Paste in the below. Update the USER, GROUP, HOME variables to point to the user values created previously.

description "My Play Application"
 
env USER=
env GROUP=
env APP_HOME=
env APP_NAME=
env PORT=80
env BIND_ADDRESS=0.0.0.0
 
env EXTRA=""
 
start on (filesystem and net-device-up IFACE=lo)
stop on runlevel [!2345]
 
respawn
respawn limit 30 10
umask 022
expect daemon
 
pre-start script
    #If improper shutdown and the PID file is left on disk delete it so we can start again
    if [ -f $APP_HOME/RUNNING_PID ] && ! ps -p `cat $APP_HOME/RUNNING_PID` > /dev/null ; then
        rm $APP_HOME/RUNNING_PID ;
    fi
end script
 
exec start-stop-daemon \
  --pidfile ${APP_HOME}/RUNNING_PID \
  --chdir ${APP_HOME} \
  --chuid $USER:$GROUP \
  --exec ${APP_HOME}/bin/$APP_NAME \
  --background --start -- -Dhttp.port=$PORT -Dhttp.address=$BIND_ADDRESS $EXTRA

Start the application

sudo service myappname start

If successful the below will be displayed:

myappname start/running, process 1743

Verify it is running by using the displayed pid, 1743.

ps aux | grep 1743

A message similar to below should be displayed:

1001      1743  9.2 22.5 1387028 112872 ?      Sl   21:15   0:05 java -Dhttp.port=9000 -Dhttp.address=127.0.0.1

Nginx VHOST configuration

The below is based on the site being visiable at http://myappname.com and http://www.myappname.com.
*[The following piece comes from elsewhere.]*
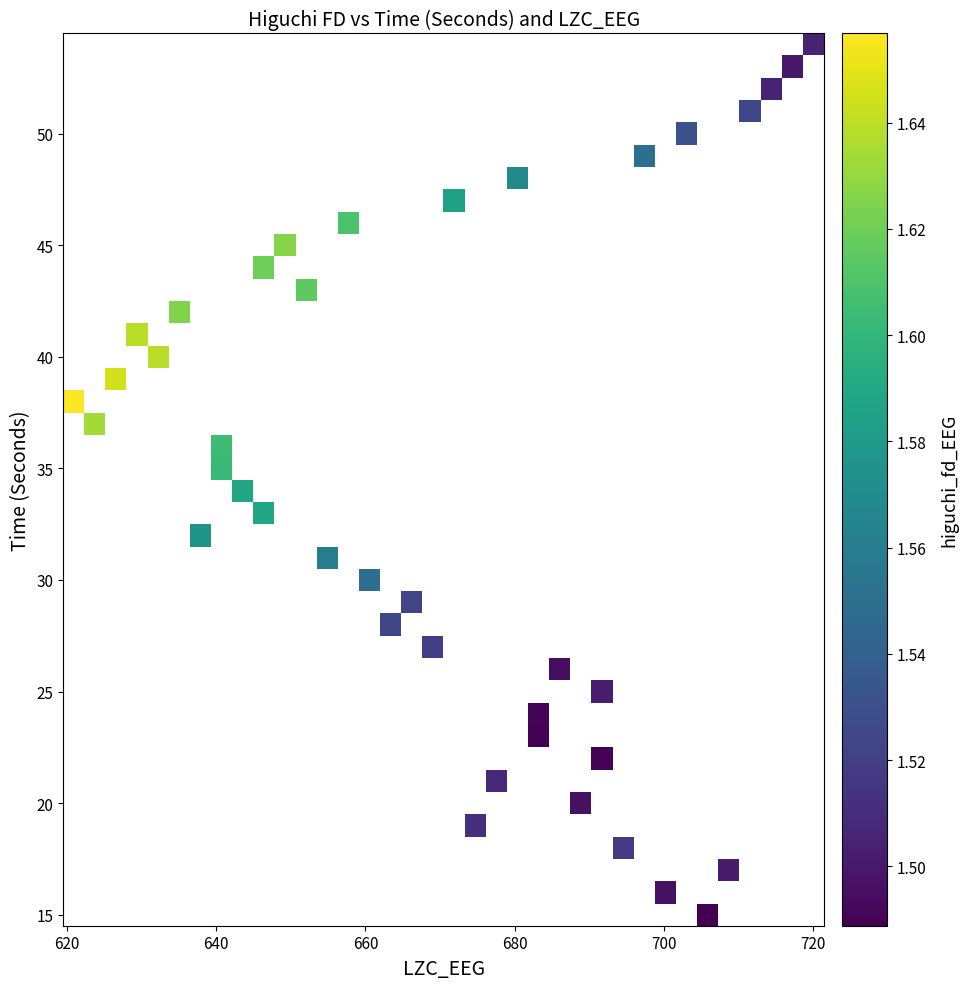

How many data points does each series have?

36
Update as required.

Create the /etc/nginx/sites-available/default/myappname.com

vi /etc/nginx/sites-available/myappname.com

Paste in the below configuration

server {
  gzip  on;
  gzip_http_version 1.0;
  gzip_vary on;
  gzip_comp_level 6;
  gzip_proxied any;
  gzip_types text/plain text/css text/javascript application/javascript application/json application/x-javascript text/xml application/xml application/xml+rss;
 
  server_name myappname.com www.myappname.com;
 
  location = /robots.txt  { access_log off; log_not_found off; }
  location = /favicon.ico { access_log off; log_not_found off; expires max; }
 
  if ($host = myappname.com) {
    rewrite ^/(.*)$ http://www.myappname.com/$1 permanent;
  }
 
  location / {
    proxy_set_header Host $http_host;
    proxy_pass http://127.0.0.1:9000;
  }
 
}

Note:

  • requests to myappname.com are set to 301 redirect to the canonical www hostname for SEO purposes
  • Nginx is configured to automaticaly gzip responses from the Play application
  • logs are disabled for robots.txt and favicon.ico to reduce log noise

Restart Nginx

sudo service nginx reload

Update DNS

The last step is to update the DNS A records for myappname.com and www.myappname.com to point to the new server to access the site.